講演に先立ち山口大学・丸本卓哉学長が「山口大学にもマレーシアから多くの留学生が来ており、今後、マレーシアとの交流がますます発展していくことが期待されます。今日は貴重なお話を聞くチャンスです。皆さま最後までご講演をお楽しみください」との主催者挨拶を行い、講師である堀江大使が紹介されました。

「マレーシア」の国名はよく耳にしますが、漠然としたイメージを抱いている人も多いと思います。堀江大使は分かりやすい資料(ここをクリックして下さい。ppt_2.78MB)を使いながら、マレーシアの社会、経済、政治をはじめ歴代首相の取り組みの成果などについて説明を行いました。そして、参加していた留学生達にも自ら質問を投げかけるなど、ライブ感あふれる講演は興味深く、明快な語り口とともに大変好評でした。

話はマレーシアとの貿易関係、日本からの直接投資の現状やマレーシアの持つ投資誘致の比較優位性にも及びました。また、マレーシア社会が、多文化・多民族国家でありながら比較的安全で安定しており、豊かな文化や自然にも恵まれていることから、日本人の退職後の長期滞在先として人気が高まっていること、マレーシアが国際社会、アジア社会における日本の良きパートナーとして高い可能性を有していることを理解することができました。

マレーシアは「東方政策」を掲げ、日本から多くのことを学びたいと日本の大学との連携にも積極的で、様々なプログラムで多くの留学生を日本に送り出しています。また、堀江大使が設立に尽力されたマレーシア日本国際工科院(MJIIT)が、日本の大学の協力も得て本年9月に開校し、留学生も多く受け入れる国際的な高等教育機関を目指していること、こうしたプログラムに山口大学が積極的に参加・協力している事が紹介されました。

堀江大使はまた、現在のご担当である地球環境問題に触れ、気候変動枠組みの中心課題である温室効果ガスの世界的な削減努力の重要性、世界の全ての国が参加する新たな枠組み作りの必要性などを強調しました。最後に、開発途上国に対する日本の環境分野での国際支援の具体的取り組みの事例も紹介されました。

講演は当初の予定時間を大きく超えて80分にも及びましたが、内容の濃さと分かりやすさ、聴衆を惹きつけてやまない大使の話術に、時間を忘れるほどでした。
(アンケートでは「1時間という講演時間の設定は短すぎる」「内容に見合った時間設定にすべき」とのご意見を何件か頂きました。今後は注意したいと思います。)

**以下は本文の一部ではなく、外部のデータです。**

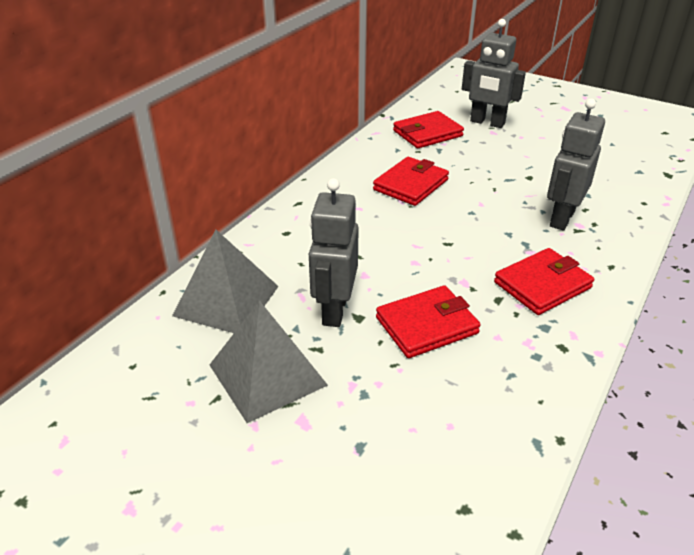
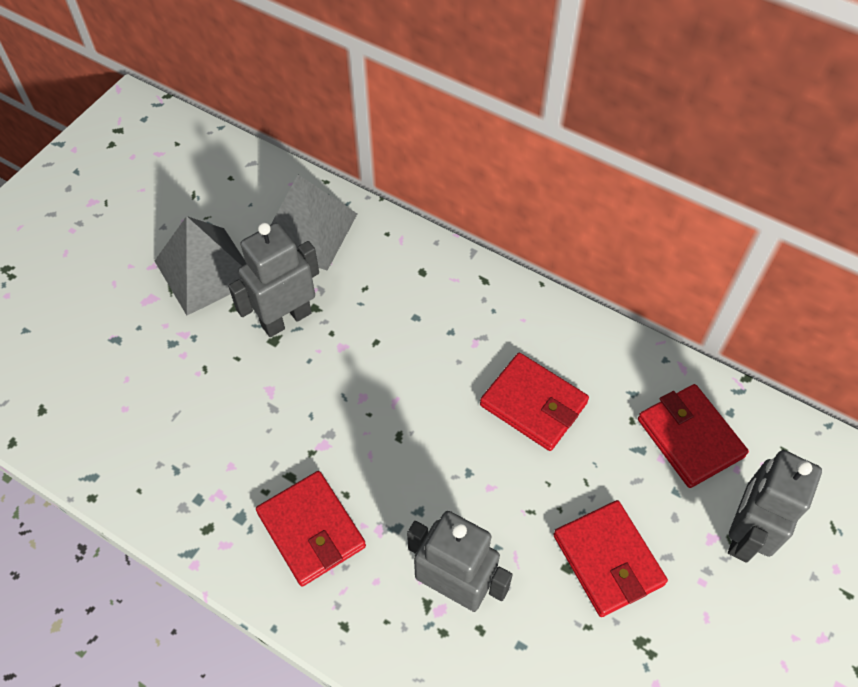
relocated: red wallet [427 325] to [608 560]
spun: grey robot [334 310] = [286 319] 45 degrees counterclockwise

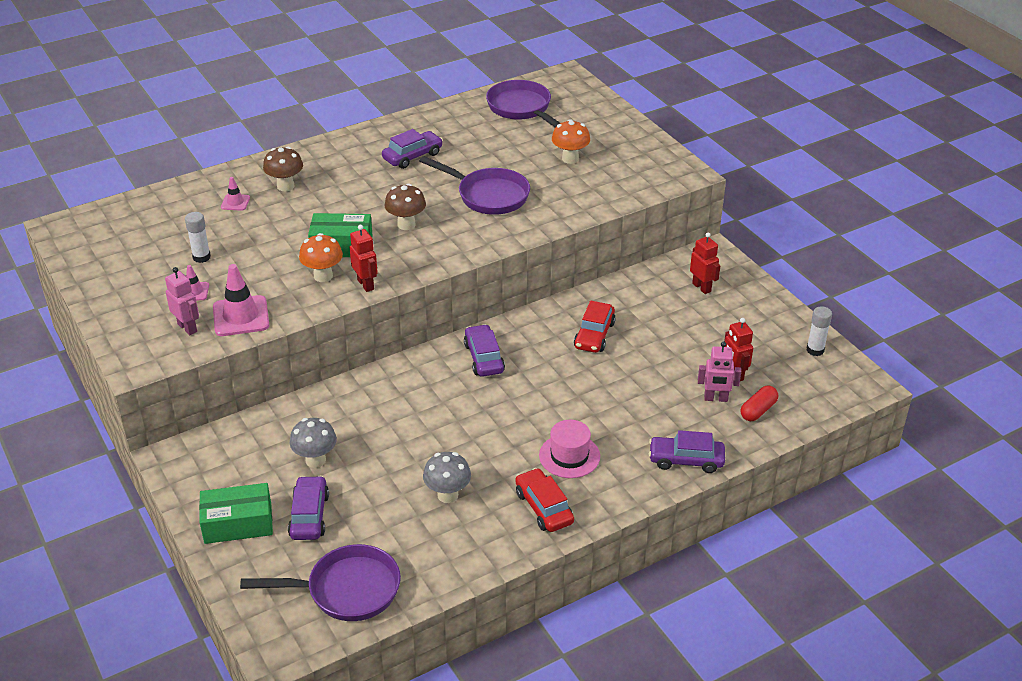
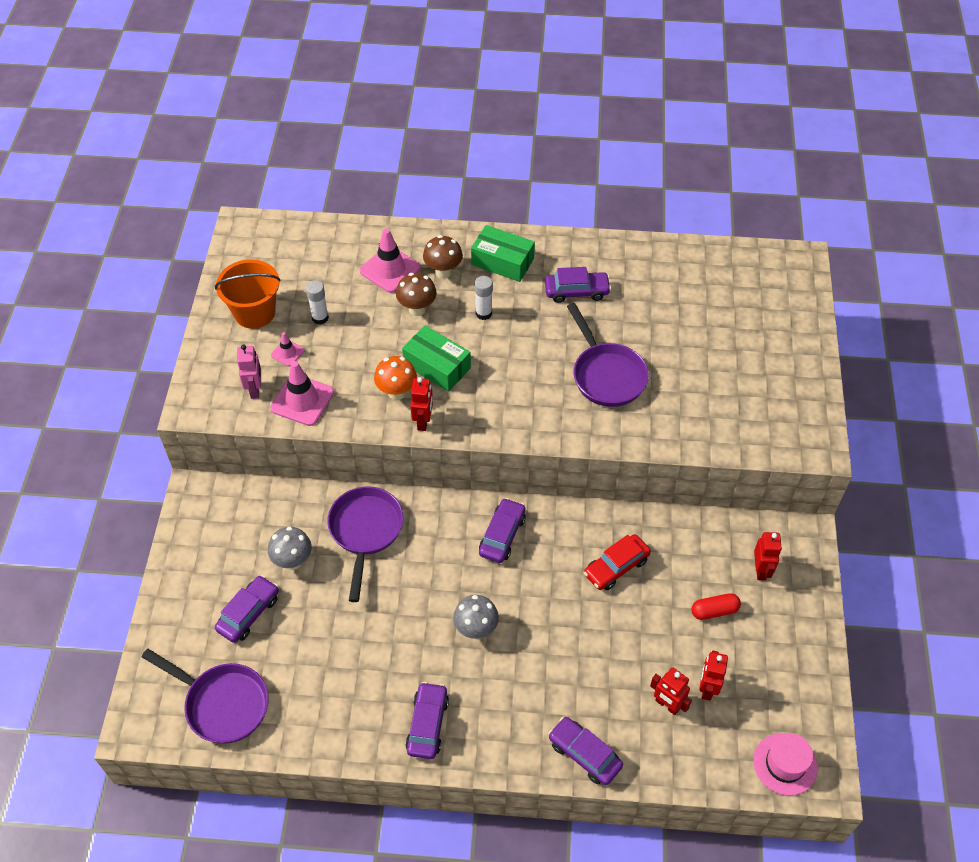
missing: orange mushroom [570 159]
appeared: orange bucket [254 312]
relocated: purple pan [521 108] to [365 532]; brown mushroom [406 224] to [417 309]; grey mushroom [447 495] to [476 629]; green box [238 523] to [502 261]; white glue stick [815 350] to [483 313]; red capsule [758 410] to [714 611]; pink hat [569 456] to [785 764]
colour: red car [544 507] to purple car [427 724]; pink robot [716 398] to red robot [667 705]
size: pink traffic cone [235 202] = [390 269] x1.90

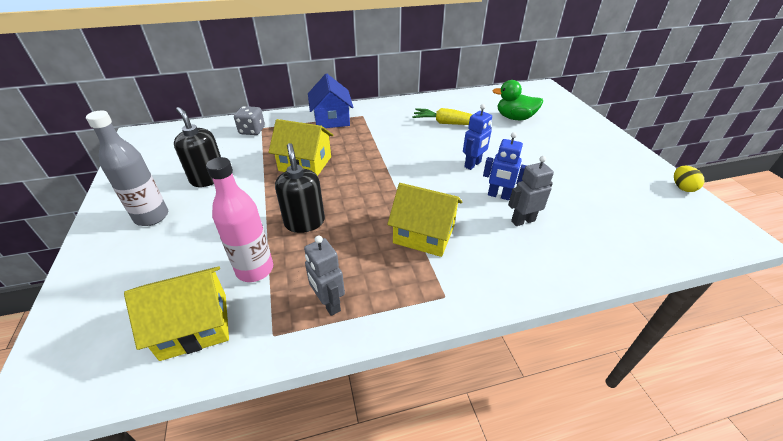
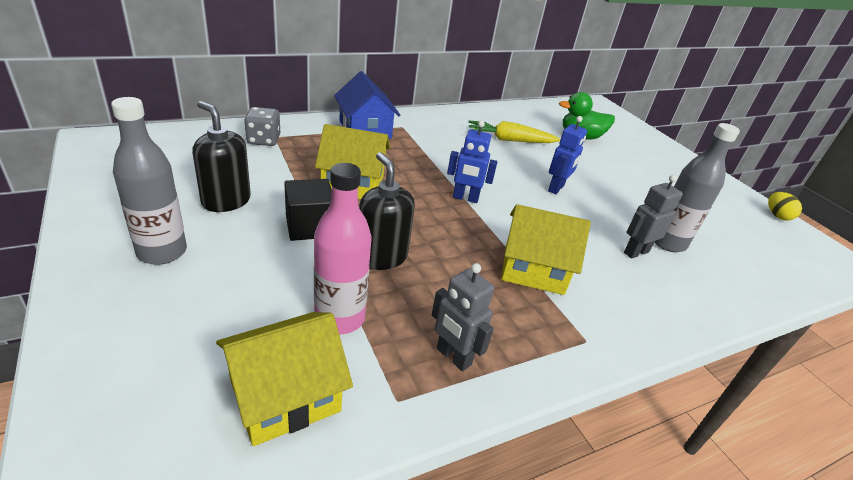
appeared: black cube [309 226]; grey bottle [667 242]
relocated: blue robot [498 196] to [465 198]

講演の後、堀江大使はマレーシア、バングラデシュ、インドネシア、サウジアラビア、アフガニスタンからの留学生20名と約1時間意見交換を行いました。留学生の自己紹介の際には、それぞれの国や専門分野について質問し、一方、学生たちからの「日本とアジア諸国の貿易協定が日本に有利なものとなっていないか」、「日本やマレーシアの発展を支えた要因は何か」、「温室効果ガス排出規制に関する先進国と発展途上国との利害は」といった質問には丁寧に答えられました。学生たちの意見を真剣に受け止め、自らも質問しながら学生たちの考えを引き出し、真正面から議論を交わす姿は、日本外交を担う者としての真摯な姿勢が伺え、学生たちも大使の人柄に深い感銘を受けた様子でした。

山口大学では地域の方々とともに国際交流や国際協力を考える機会を、今後も企画・提供していきたいと考えています。そうした活動を通じて、大学と地域が互いの知識や経験、技術を補完し合いながら新たな国際活動を展開し、アジア諸国の人々と友好的な関係を築き、発展させ、アジア地域全体の豊かで幸せな社会造りに貢献できればと考えています。